Dry food has a higher energy density than wet.
This can be a problem in cats that cannot self- regulate their energy intake, and obesity/overweight prevalence in cats is high enough to suggest that many cats are not able to do so. However, in cats that are thin and/or have a picky appetite, which happens in some healthy cats but is also associated with the disease, dry food will provide energy
and nutrients in a concentrated, small volume, maximising the nutritional supply.

My cat only eats dry food – how can I make sure she’s getting enough water?

In cats fed dry (or mostly dry) food, it is important to promote water intake, especially to prevent urinary problems. A constant supply of fresh clean water should always be available. Other factors that can influence water intake include:

  • Location of water bowls: keep the water station separate from both food and litterboxes. Choose a quiet place where your cat will not be disturbed while it drinks.
  • Choice of water bowl: cats seem to prefer ceramic or steel, since plastic can give water an after taste. Use a wide, flat bowl, since some cats prefer their whiskers do not touch the container.
  • Multiple drinking stations: multiple stations can help promote water intake and are indicated in multi-cat households to ensure this resource is not restricted due to conflict.
  • Water fountains: some cats prefer running water, so the use of water fountains is a good alternative in these cases. These should be cleaned often, and the filters changed as recommended by the manufacturer.
  • Add water to the dry food: to achieve similar moisture to wet food, the ratio is 2–3 cups of water to 1 cup of dry food.

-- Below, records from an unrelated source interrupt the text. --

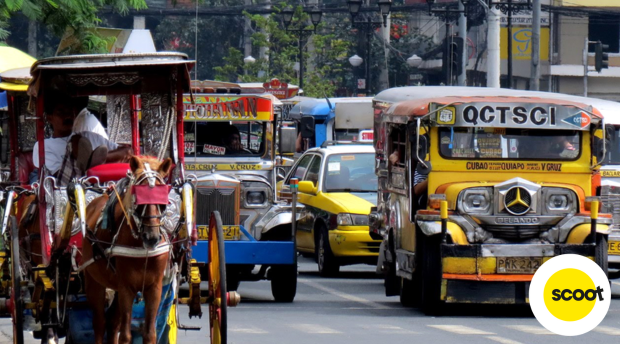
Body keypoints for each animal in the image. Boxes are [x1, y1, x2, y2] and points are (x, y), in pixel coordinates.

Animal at [81, 156, 172, 344]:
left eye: (163, 199)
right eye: (138, 198)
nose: (151, 237)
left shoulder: (154, 288)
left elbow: (149, 333)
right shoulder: (126, 288)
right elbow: (125, 335)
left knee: (112, 322)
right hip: (94, 281)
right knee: (99, 322)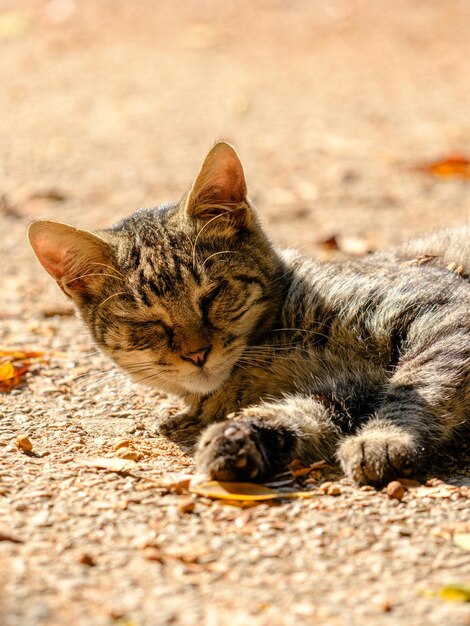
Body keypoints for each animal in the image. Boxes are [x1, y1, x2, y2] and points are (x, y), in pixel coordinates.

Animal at [28, 144, 470, 486]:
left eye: (212, 294)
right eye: (145, 321)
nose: (196, 354)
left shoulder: (443, 313)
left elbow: (416, 385)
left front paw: (384, 438)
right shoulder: (343, 387)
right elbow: (300, 414)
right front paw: (240, 438)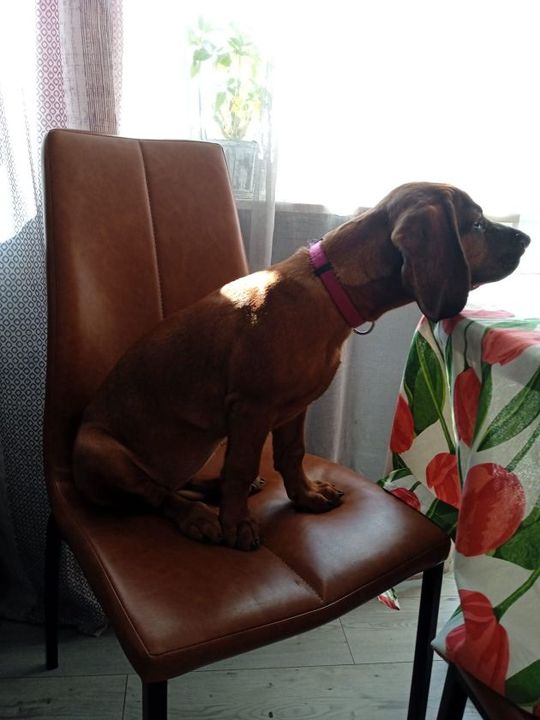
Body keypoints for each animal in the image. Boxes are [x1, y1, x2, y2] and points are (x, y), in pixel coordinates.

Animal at [73, 182, 530, 550]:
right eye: (476, 226)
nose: (526, 238)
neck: (331, 290)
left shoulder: (295, 408)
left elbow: (291, 455)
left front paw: (305, 496)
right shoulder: (251, 409)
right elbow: (239, 465)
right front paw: (236, 523)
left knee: (174, 482)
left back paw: (212, 489)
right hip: (98, 449)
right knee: (156, 493)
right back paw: (198, 516)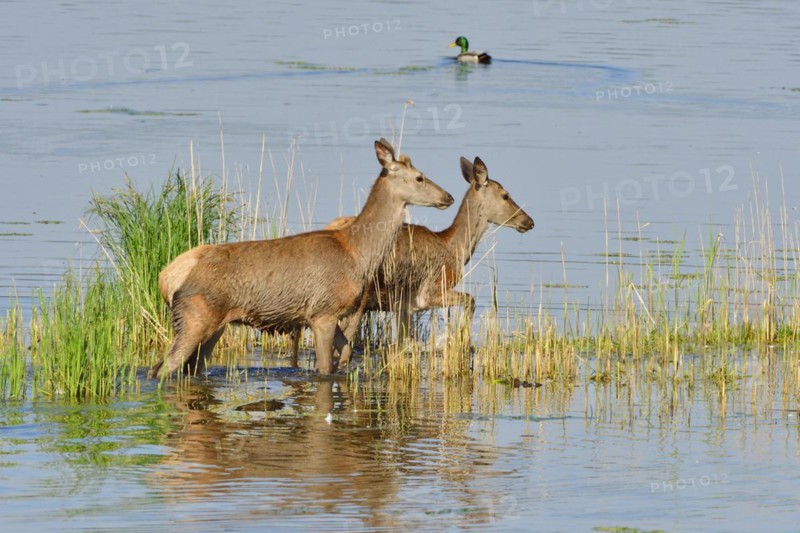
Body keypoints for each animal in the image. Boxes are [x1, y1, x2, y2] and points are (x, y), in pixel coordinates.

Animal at [149, 138, 454, 378]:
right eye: (419, 177)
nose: (448, 196)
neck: (358, 253)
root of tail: (166, 279)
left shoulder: (323, 313)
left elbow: (346, 352)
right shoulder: (323, 311)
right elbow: (326, 370)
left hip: (215, 326)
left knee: (191, 367)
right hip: (195, 316)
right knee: (161, 368)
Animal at [312, 155, 534, 367]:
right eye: (505, 195)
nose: (529, 221)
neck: (455, 249)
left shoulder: (404, 307)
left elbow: (402, 343)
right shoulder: (431, 291)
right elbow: (470, 300)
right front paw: (462, 341)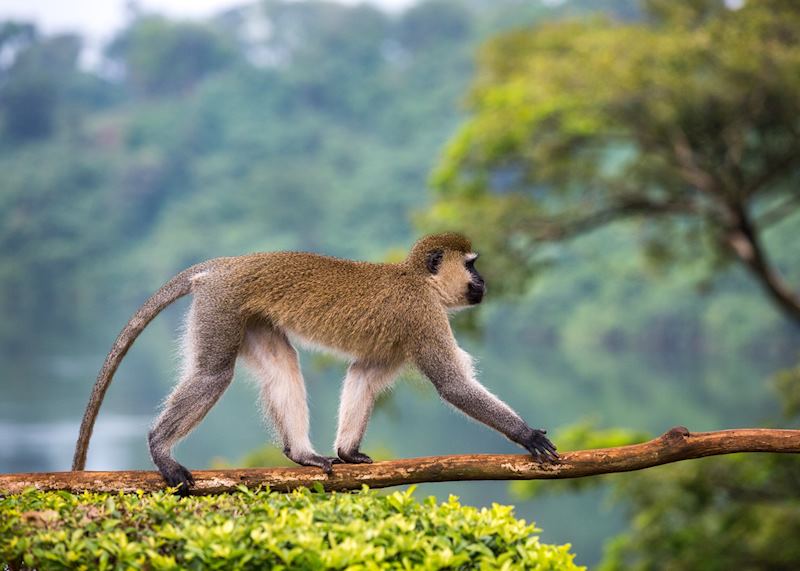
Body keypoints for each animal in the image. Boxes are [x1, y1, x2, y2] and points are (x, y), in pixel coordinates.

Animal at [72, 233, 558, 492]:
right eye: (472, 266)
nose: (484, 280)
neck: (419, 281)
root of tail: (227, 265)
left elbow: (363, 374)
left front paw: (347, 452)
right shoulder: (422, 315)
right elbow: (452, 385)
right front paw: (526, 434)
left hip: (248, 315)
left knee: (281, 364)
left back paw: (301, 454)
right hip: (221, 304)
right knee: (213, 375)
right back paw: (159, 445)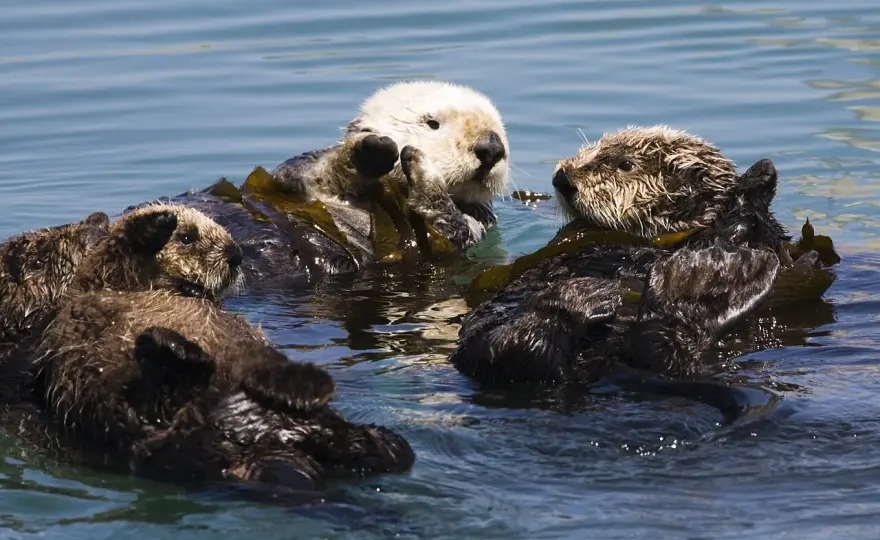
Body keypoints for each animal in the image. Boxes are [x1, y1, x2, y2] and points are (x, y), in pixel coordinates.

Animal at [138, 80, 510, 282]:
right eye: (432, 123)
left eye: (500, 126)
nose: (491, 147)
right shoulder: (296, 176)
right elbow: (317, 168)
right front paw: (373, 150)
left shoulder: (473, 227)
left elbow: (446, 227)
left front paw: (422, 170)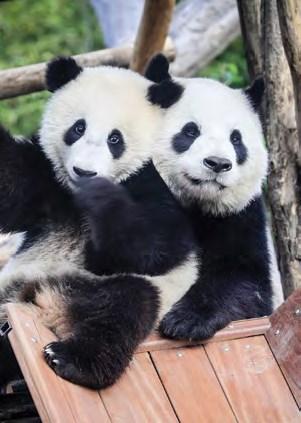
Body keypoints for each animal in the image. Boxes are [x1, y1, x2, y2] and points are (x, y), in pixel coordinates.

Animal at [0, 57, 199, 390]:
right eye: (78, 128)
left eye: (115, 139)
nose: (84, 171)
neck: (73, 196)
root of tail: (46, 301)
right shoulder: (46, 177)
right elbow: (10, 181)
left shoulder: (152, 188)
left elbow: (156, 248)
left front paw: (101, 195)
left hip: (136, 291)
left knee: (124, 308)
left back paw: (69, 360)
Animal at [144, 54, 282, 342]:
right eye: (190, 131)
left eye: (236, 139)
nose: (218, 163)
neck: (196, 203)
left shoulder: (241, 216)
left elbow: (246, 282)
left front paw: (186, 321)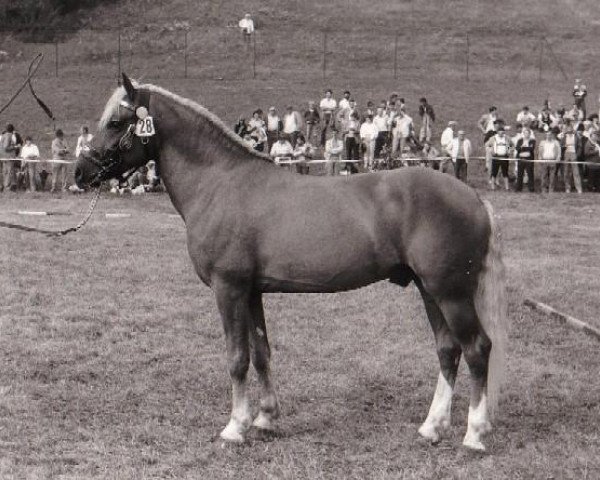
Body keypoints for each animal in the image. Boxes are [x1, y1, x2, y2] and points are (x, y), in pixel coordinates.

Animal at [75, 76, 506, 454]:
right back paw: (432, 428)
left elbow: (237, 358)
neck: (220, 183)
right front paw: (266, 418)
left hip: (451, 293)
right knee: (448, 350)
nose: (81, 172)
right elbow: (261, 352)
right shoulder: (251, 291)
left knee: (477, 348)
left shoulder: (228, 288)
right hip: (429, 290)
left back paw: (474, 434)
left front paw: (235, 427)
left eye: (115, 123)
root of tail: (473, 198)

Flavoured water: chicken broth (without garlic or onion) or tuna ‘water’ can be added to the cat’s drinking water to encourage fluid uptake.

Conclusion.

Cats have their own eating hobbies, so, that means good cat foods are not always 100% fit to your felines, it is important for you to understand your felines and their specific requirements. Do a thorough research about your cats before finalizing what to feed them, along apply our tips above they will help you a lot.